→ Text provided:
+ + + + + + +
Then we create a color palette using colorNumeric(), and plot the map using the leaflet(), addTiles(), and addPolygons() functions specifying the color of the polygons’ border (color) and the polygons (fillColor), the opacity (fillOpacity), and the legend (Figure 2.10).

library(leaflet)

pal <- colorNumeric("YlOrRd", domain = map$SID74)

leaflet(map) %>%
  addTiles() %>%
  addPolygons(
    color = "white", fillColor = ~ pal(SID74),
    fillOpacity = 1
  ) %>%
  addLegend(pal = pal, values = ~SID74, opacity = 1)

FIGURE 2.10: Map of sudden infant deaths in North Carolina in 1974, created with leaflet.

To save the map created to an HTML file, we can use the saveWidget() function of the htmlwidgets package (Vaidyanathan et al. 2023). If we wish to save an image of the map, we first save it as an HTML file with saveWidget() and then capture a static version of the HTML using the webshot() function of the webshot package (Chang 2023).
+ + + + + + +
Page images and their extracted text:
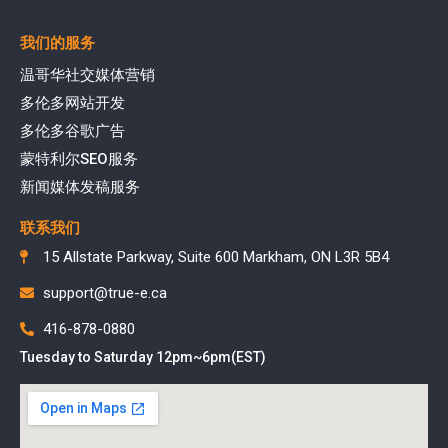
我们的服务
温哥华社交媒体营销
多伦多网站开发
多伦多谷歌广告
蒙特利尔SEO服务
新闻媒体发稿服务
联系我们
15 Allstate Parkway, Suite 600 Markham, ON L3R 5B4
support@true-e.ca
416-878-0880
Tuesday to Saturday 12pm~6pm(EST)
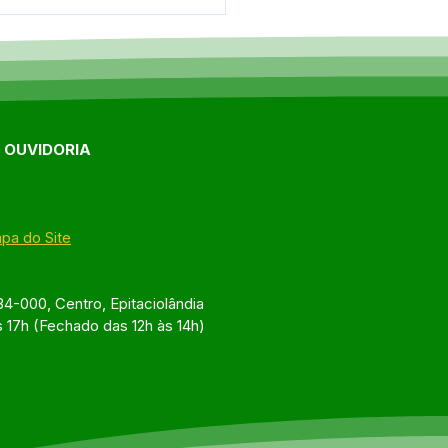
onferência Municipal
aúde reúne
ridades, profissionais e
lação para debater
ços na saúde de
aciolândia
E OUVIDORIA
pa do Site
4-000, Centro, Epitaciolândia
s 17h (Fechado das 12h às 14h)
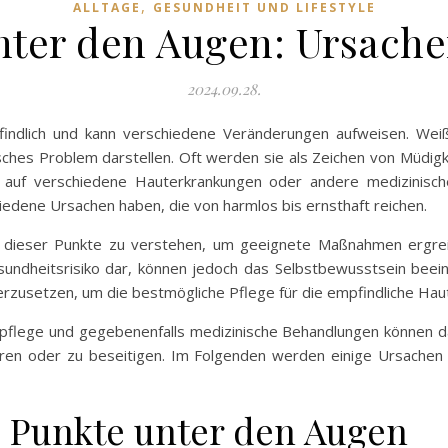
,
ALLTAGE
GESUNDHEIT UND LIFESTYLE
nter den Augen: Ursach
2024.09.28.
indlich und kann verschiedene Veränderungen aufweisen. Weiß
hes Problem darstellen. Oft werden sie als Zeichen von Müdi
 auf verschiedene Hauterkrankungen oder andere medizinische
edene Ursachen haben, die von harmlos bis ernsthaft reichen.
n dieser Punkte zu verstehen, um geeignete Maßnahmen ergreife
sundheitsrisiko dar, können jedoch das Selbstbewusstsein beeint
zusetzen, um die bestmögliche Pflege für die empfindliche Hau
pflege und gegebenenfalls medizinische Behandlungen können d
ren oder zu beseitigen. Im Folgenden werden einige Ursachen 
e Punkte unter den Augen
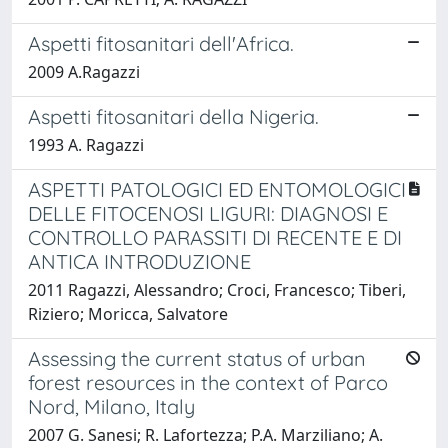
Aspetti fitosanitari dell'Africa.
2009 A.Ragazzi
Aspetti fitosanitari della Nigeria.
1993 A. Ragazzi
ASPETTI PATOLOGICI ED ENTOMOLOGICI
DELLE FITOCENOSI LIGURI: DIAGNOSI E
CONTROLLO PARASSITI DI RECENTE E DI
ANTICA INTRODUZIONE
2011 Ragazzi, Alessandro; Croci, Francesco; Tiberi,
Riziero; Moricca, Salvatore
Assessing the current status of urban
forest resources in the context of Parco
Nord, Milano, Italy
2007 G. Sanesi; R. Lafortezza; P.A. Marziliano; A.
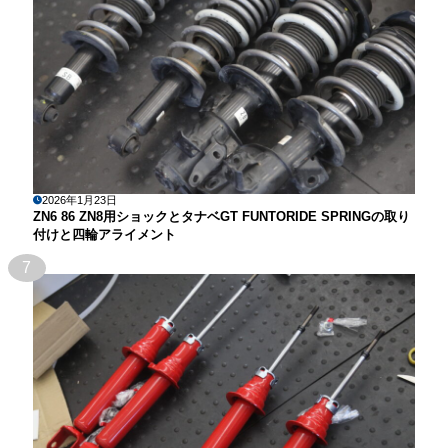
2026年1月23日
ZN6 86 ZN8用ショックとタナベGT FUNTORIDE SPRINGの取り
付けと四輪アライメント
7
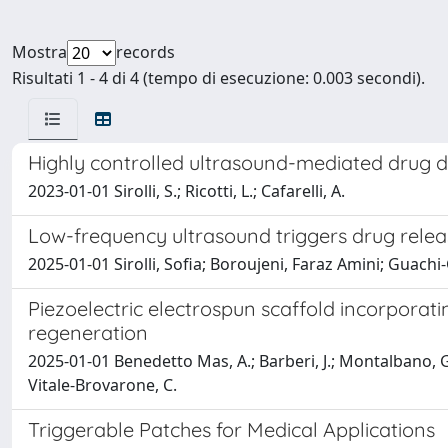
Mostra
records
Risultati 1 - 4 di 4 (tempo di esecuzione: 0.003 secondi).
Highly controlled ultrasound-mediated drug de
2023-01-01 Sirolli, S.; Ricotti, L.; Cafarelli, A.
Low-frequency ultrasound triggers drug releas
2025-01-01 Sirolli, Sofia; Boroujeni, Faraz Amini; Guachi
Piezoelectric electrospun scaffold incorporat
regeneration
2025-01-01 Benedetto Mas, A.; Barberi, J.; Montalbano, G.; Fr
Vitale-Brovarone, C.
Triggerable Patches for Medical Applications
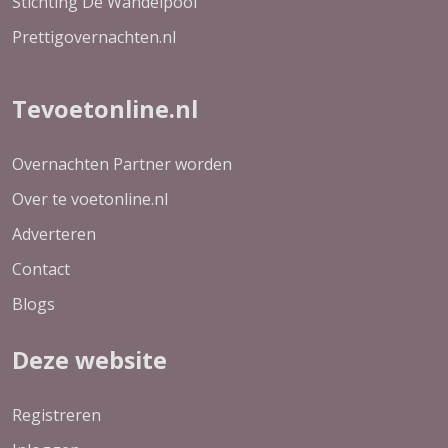
Stichting De Wandelpool
Prettigovernachten.nl
Tevoetonline.nl
Overnachten Partner worden
Over te voetonline.nl
Adverteren
Contact
Blogs
Deze website
Registreren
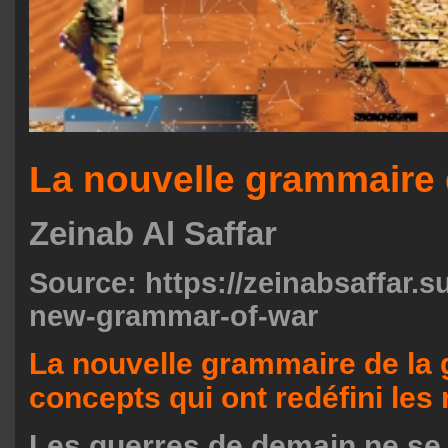
La nouvelle grammaire 
Zeinab Al Saffar
Source:
https://zeinabsaffar.
new-grammar-of-war
La nouvelle grammaire de la 
concepts qui ont redéfini les
Les guerres de demain ne se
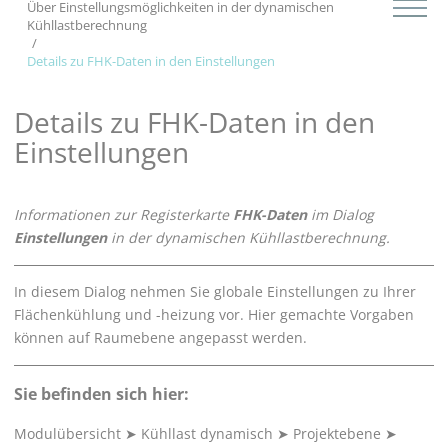
Über Einstellungsmöglichkeiten in der dynamischen
Kühllastberechnung
Details zu FHK-Daten in den Einstellungen
Details zu FHK-Daten in den
Einstellungen
Informationen zur Registerkarte
FHK-Daten
im Dialog
Einstellungen
in der dynamischen Kühllastberechnung.
In diesem Dialog nehmen Sie globale Einstellungen zu Ihrer
Flächenkühlung und -heizung vor. Hier gemachte Vorgaben
können auf Raumebene angepasst werden.
Sie befinden sich hier:
Modulübersicht
➤
Kühllast dynamisch
➤
Projektebene
➤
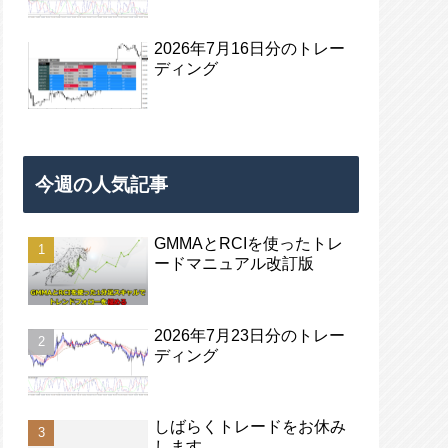
2026年7月16日分のトレー
ディング
今週の人気記事
GMMAとRCIを使ったトレ
ードマニュアル改訂版
2026年7月23日分のトレー
ディング
しばらくトレードをお休み
します。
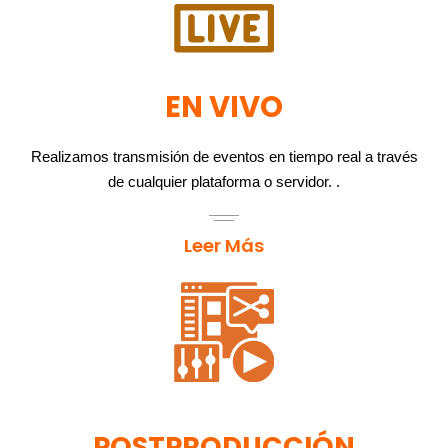
EN VIVO
Realizamos transmisión de eventos en tiempo real a través
de cualquier plataforma o servidor. .
Leer Más
POSTPRODUCCIÓN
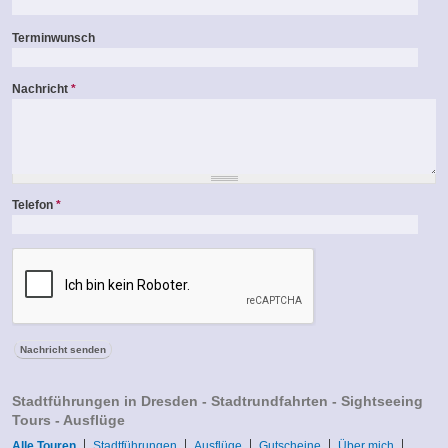
Terminwunsch
Nachricht
*
Telefon
*
Stadtführungen in Dresden - Stadtrundfahrten - Sightseeing
Tours - Ausflüge
Alle Touren
Stadtführungen
Ausflüge
Gutscheine
Über mich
+ + + + + + +
→ Problem statement: Substitute "draw" for "plot" in the passage on leaflet maps that opens with the words "Then we create" and closes with "library(leaflet)", then give that passage again.

→ Result for this exercise:
Then we create a color palette using colorNumeric(), and draw the map using the leaflet(), addTiles(), and addPolygons() functions specifying the color of the polygons’ border (color) and the polygons (fillColor), the opacity (fillOpacity), and the legend (Figure 2.10).

library(leaflet)